COMICBOX_COMICINFOXML=0)
change logging level:
LOGLEVEL=ERROR comicbox -p <path>
Comicbox is mostly used by me in Codex as a metadata extractor. Here's a brief example, but the API remains undocumented.
with Comicbox(path_to_comic) as cb:
metadata = cb.to_dict()
page_count = cb.page_count()
file_type = cb.get_file_type()
mtime = cb.get_metadata_mtime()
image_data = car.get_cover_page(to_pixmap=True)
Attached to these docs in the navigation header there are some auto generated API docs that might be better than nothing.
I don't have many examples yet. But here's one someone asked about on GitHub.
from argparse import Namespace
from comicbox.box import Comicbox
from comicbox.transforms.comicinfo import ComicInfoTransform
CBZ_PATH = Path("/Users/GullyFoyle/Comics/DC Comics/Star Spangled War Stories/Star Spangled War Stories (1962) #101.cbz")
CONFIG = Namespace(
# This config writes comicinfo.xml and also reads comicinfo.xml from the source file.

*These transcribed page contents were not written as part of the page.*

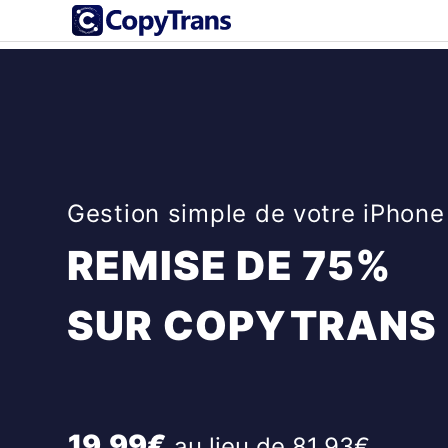
Gestion simple de votre iPhone
REMISE DE 75%
SUR COPYTRANS 
19.99€
au lieu de 81.93€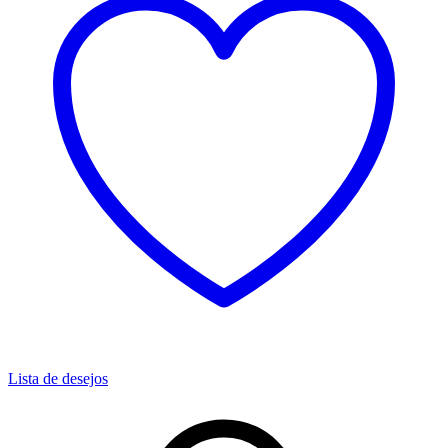
Lista de desejos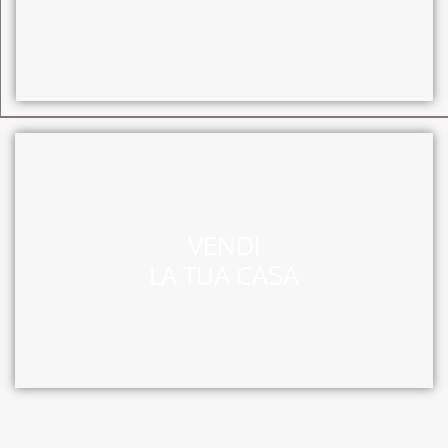
VENDI
LA TUA CASA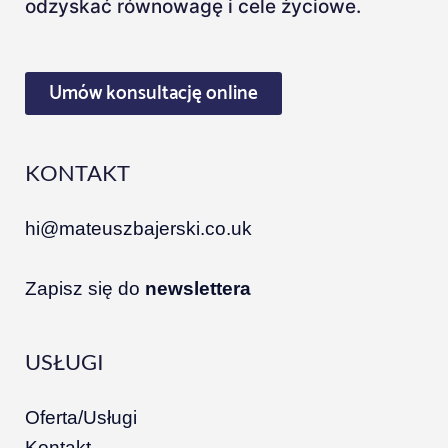
odzyskać równowagę i cele życiowe.
Umów konsultację online
KONTAKT
hi@mateuszbajerski.co.uk
Zapisz się do
newslettera
USŁUGI
Oferta/Usługi
Kontakt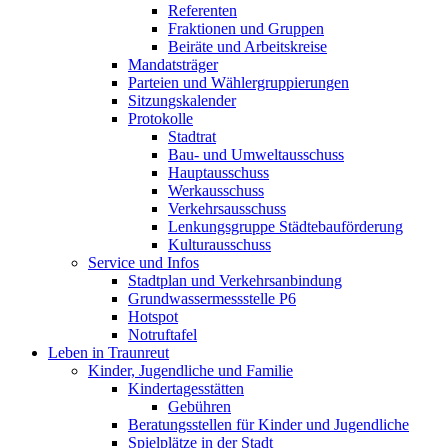
Referenten
Fraktionen und Gruppen
Beiräte und Arbeitskreise
Mandatsträger
Parteien und Wählergruppierungen
Sitzungskalender
Protokolle
Stadtrat
Bau- und Umweltausschuss
Hauptausschuss
Werkausschuss
Verkehrsausschuss
Lenkungsgruppe Städtebauförderung
Kulturausschuss
Service und Infos
Stadtplan und Verkehrsanbindung
Grundwassermessstelle P6
Hotspot
Notruftafel
Leben in Traunreut
Kinder, Jugendliche und Familie
Kindertagesstätten
Gebühren
Beratungsstellen für Kinder und Jugendliche
Spielplätze in der Stadt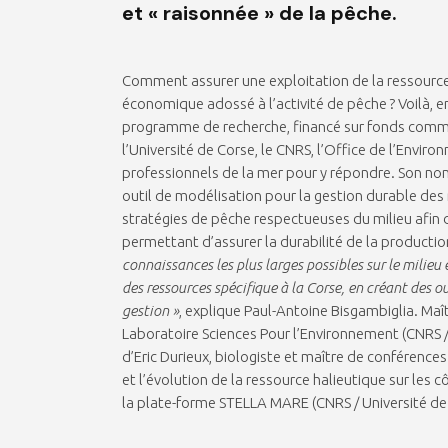
et « raisonnée » de la pêche.
Comment assurer une exploitation de la ressourc
économique adossé à l’activité de pêche ? Voilà, en
programme de recherche, financé sur fonds commu
l’Université de Corse, le CNRS, l’Office de l’Envir
professionnels de la mer pour y répondre. Son nom
outil de modélisation pour la gestion durable des 
stratégies de pêche respectueuses du milieu afin d
permettant d’assurer la durabilité de la producti
connaissances les plus larges possibles sur le milieu
des ressources spécifique à la Corse, en créant des ou
gestion »
, explique Paul-Antoine Bisgambiglia. Maî
Laboratoire Sciences Pour l’Environnement (CNRS /
d’Eric Durieux, biologiste et maître de conférences
et l’évolution de la ressource halieutique sur les
la plate-forme STELLA MARE (CNRS / Université de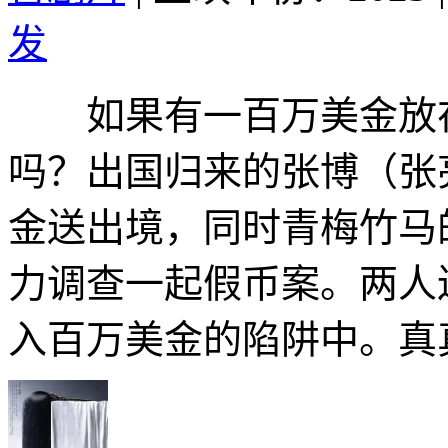
发
如果有一百万美金放在
吗？出国归来的张博（张
金送出境，同时青梅竹马
力调查一起假币案。两人
入百万美金的陷阱中。真真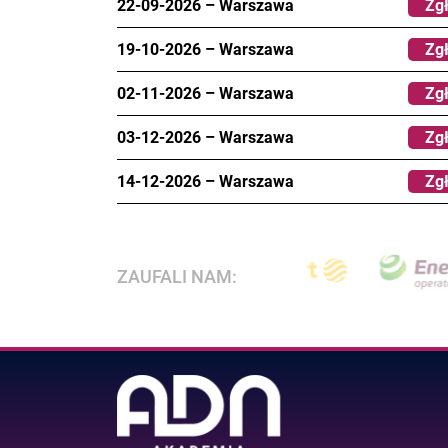
22-09-2026
–
Warszawa
Zgł
19-10-2026
–
Warszawa
Zgł
02-11-2026
–
Warszawa
Zgł
03-12-2026
–
Warszawa
Zgł
14-12-2026
–
Warszawa
Zgł
ZAUFALI NAM: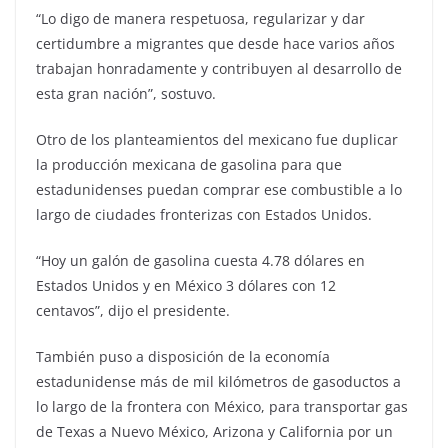
“Lo digo de manera respetuosa, regularizar y dar
certidumbre a migrantes que desde hace varios años
trabajan honradamente y contribuyen al desarrollo de
esta gran nación”, sostuvo.
Otro de los planteamientos del mexicano fue duplicar
la producción mexicana de gasolina para que
estadunidenses puedan comprar ese combustible a lo
largo de ciudades fronterizas con Estados Unidos.
“Hoy un galón de gasolina cuesta 4.78 dólares en
Estados Unidos y en México 3 dólares con 12
centavos”, dijo el presidente.
También puso a disposición de la economía
estadunidense más de mil kilómetros de gasoductos a
lo largo de la frontera con México, para transportar gas
de Texas a Nuevo México, Arizona y California por un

# If you don't want to read old data, do not include the read argument.
comicbox=Namespace(write=["cix"], read=["cix"], compute_pages=False)
)
# You can use any comic metadata format as long as it matches it's transform class.
CIX_DICT = { .... } # A ComicInfo.xml style dict.
# xml dicts are those parsed and emitted by xmltodict https://github.com/martinblech/xmltodict
# read about complex elements with attributes on that page.
SOURCE_TRANSFORM_CLASS = ComicInfoTransform
with Comicbox(CBZ_PATH, config=WRITE_CONFIG) as car:
car.add_source(CIX_DICT, SOURCE_TRANSFORM_CLASS)
car.write() # this will write using the config to the cbz_path.
This code would be similar to these command line arguments:
comicbox --import my-own-comicbox.json --import my-own-comicinfo.xml --write cr "Star Spangled War Stories (1962) #101.cbz"
Comicbox supports most popular comicbook metadata schema definitions. These are defined on the SCHEMAS page.
A rough table of how Comicbox handles tag translations between popular comic book metadata formats.
Comicbox code is hosted at Github
You may access most development tasks from the makefile. Run make to see documentation.